Джесси похудела и выглядела хрупкой. К июню, когда минул год со времени его отъезда, она весила всего сорок пять килограммов, стала, как говорят, кожа да кости, глаза казались огромными, и на лице со впавшими щеками выделялось ниже уголка рта красное пятно короля Георга.
На исходе первого года разлуки случилось нечто, поломавшее ее выдержку. Она бросила читать, почти перестала думать, забыла разницу между ночью и днем, между неделями и месяцами. Летний зной иссушил ее последние силы, и она вяло отсчитывала дни июля и начала августа. Прошло пять месяцев с тех пор, как она сказала кузинам, что Джон жив и чувствует себя хорошо. Она поняла, что теперь она — единственная в Соединенных Штатах, кто верит в это.
Рано утром 7 августа, когда она находилась в странном, знакомом ей уже несколько месяцев состоянии между сонливостью и бодрствованием, ей послышались возбужденные голоса внизу, в прихожей. Она поднялась с постели, набросила на себя халат и побежала вниз. Мейли разговаривала с Габриэлем, который то ли был возбужден, то ли дрожал от страха. Джесси услышала, как он сказал:
— Я слышал, как камушки стукнули в мое окно… в каретной… Я выглянул. Там стоял лейтенант Фремонт. Он спросил, могу ли я впустить его в дом, не беспокоя семью?
Джесси встала перед стариком:
— Ты сказал, что видел лейтенанта Фремонта? Когда? Почему ты не привел его ко мне?
— Наверное, в три часа, мисс Джесси. Он сказал, что подождет до утра, — он не хотел никого будить, он погуляет до рассвета.

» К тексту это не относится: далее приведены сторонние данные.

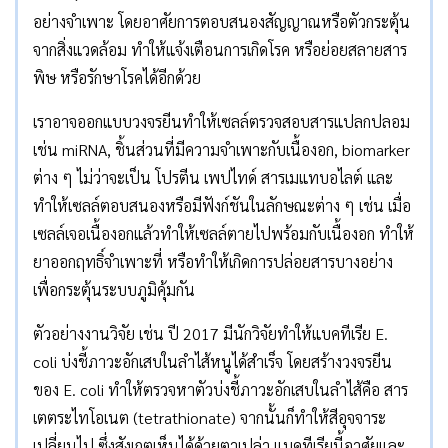
อย่างจำเพาะ โดยอาศัยการตอบสนองสัญญาณหรือตัวกระตุ้น
จากสิ่งแวดล้อม ทำให้แจ้งเตือนการเกิดโรค หรือย่อยสลายสาร
พิษ หรือรักษาโรคได้อีกด้วย
เราอาจออกแบบวงจรยีนทำให้เซลล์ตรวจสอบสารแปลกปลอม
เช่น miRNA, ชิ้นส่วนที่มีความจำเพาะกับเนื้องอก, biomarker
ต่าง ๆ ไม่ว่าจะเป็น โปรตีน เพปไทด์ สารเมแทบอไลต์ และ
ทำให้เซลล์ตอบสนองหรือมีฟังก์ชันในลักษณะต่าง ๆ เช่น เมื่อ
เซลล์เจอเนื้องอกแล้วทำให้เซลล์ตายไปพร้อมกับเนื้องอก ทำให้
ยาออกฤทธิ์จำเพาะที่ หรือทำให้เกิดการปล่อยสารบางอย่าง
เพื่อกระตุ้นระบบภูมิคุ้มกัน
ตัวอย่างงานวิจัย เช่น ปี 2017 มีนักวิจัยทำให้แบคทีเรีย E.
coli บ่งชี้ภาวะอักเสบในลำไส้หนูได้สำเร็จ โดยสร้างวงจรยีน
ของ E. coli ทำให้ตรวจหาตัวบ่งชี้ภาวะอักเสบในลำไส้คือ สาร
เตตระไทโอเนต (tetrathionate) จากนั้นก็ทำให้สีอุจจาระ
เปลี่ยนไป ซึ่งสังเกตเห็นได้ด้วยตาเปล่า แบคทีเรียนี้อาศัยและ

Потом она услышала звуки, на которые ее ухо было настроено четырнадцать месяцев, — звуки шагов вверх по лестнице, резкий стук в дверь, и Джон оказался в прихожей, проскочив мимо Габриэля; он подхватил ее в полуобморочном состоянии на руки, отнес в большое кресло, присел рядом, покрыл ее дрожащее лицо поцелуями.
Весть распространилась по городу со скоростью пушечного выстрела. В дом Бентонов сбежались друзья. К восьми часам утра встреча превратилась в подлинный прием: присутствующие смеялись, плакали, говорили, перебивая друг друга.

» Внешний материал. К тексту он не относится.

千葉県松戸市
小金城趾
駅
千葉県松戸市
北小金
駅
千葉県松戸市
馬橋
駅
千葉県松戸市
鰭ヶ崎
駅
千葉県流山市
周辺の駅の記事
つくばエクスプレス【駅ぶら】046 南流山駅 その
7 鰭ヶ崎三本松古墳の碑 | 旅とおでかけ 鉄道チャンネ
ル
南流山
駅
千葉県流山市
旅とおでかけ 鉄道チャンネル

Счастье обрушилось на Джесси, как большая волна. Ожидание кончилось, неопределенность исчезла. Около нее сидел ее муж, более худой, чем она, с ввалившимися щеками, его кожа посерела и поросла щетиной, на лице пролегли глубокие морщины усталости, глаза были воспаленными, одежда — потрепанной. Но он сидел рядом, его похудевшая рука обнимала ее уставшие плечи, ее ухо плохо слышало его ослабевший голос, она ощущала сухие, потрескавшиеся губы у своих щек. Джесси понимала, что сейчас они не такая уж красивая пара, но как прекрасен мир, как чудесно быть вновь вместе!
В полдень шумная толпа друзей ушла.
— Мой дорогой бедняга, — сказала Джесси, — тебе не везет. Когда ты вернулся из первой экспедиции, я была на сносях, а теперь я тоща, как заморенная кошка.
— Ты никогда не была так красива, как сейчас, — ответил Джон, целуя ее в губы. Его нежность сломила ее решение быть спокойной, она захлюпала, как ребенок, и он прижал ее к себе так сильно, что у нее перехватило дыхание.
Позже она сказала:
— Я должна рассказать тебе, почему я отправила ту записку на причал Коу. Я надеюсь, ты одобришь мой поступок, а если не одобришь, то честно скажи мне, чтобы это стало мне уроком на будущее.
— Если ты написала мне немедленно выйти из лагеря, то я понял, что для этого была веская причина, — сказал он. — Что случилось?
— Пришло письмо из Топографического департамента, отзывавшее тебя в Вашингтон для объяснения, почему в мирной экспедиции находится пушка.
— Отзыв. Но он означал бы…
— …Был послан другой офицер на твое место.
— На мое место? — Джон откинулся, как взбрыкнувший конь, его лицо покраснело. — Это дело рук клики из Вест-Пойнта! Они завидуют тому, что я сделал.
— В таком случае я права, что игнорировала приказ?
— Права! — Он закричал на нее, словно она представляла всю аристократию Вест-Пойнта. — Ты была бы дурой, если бы не сделала этого. Ты спасла положение.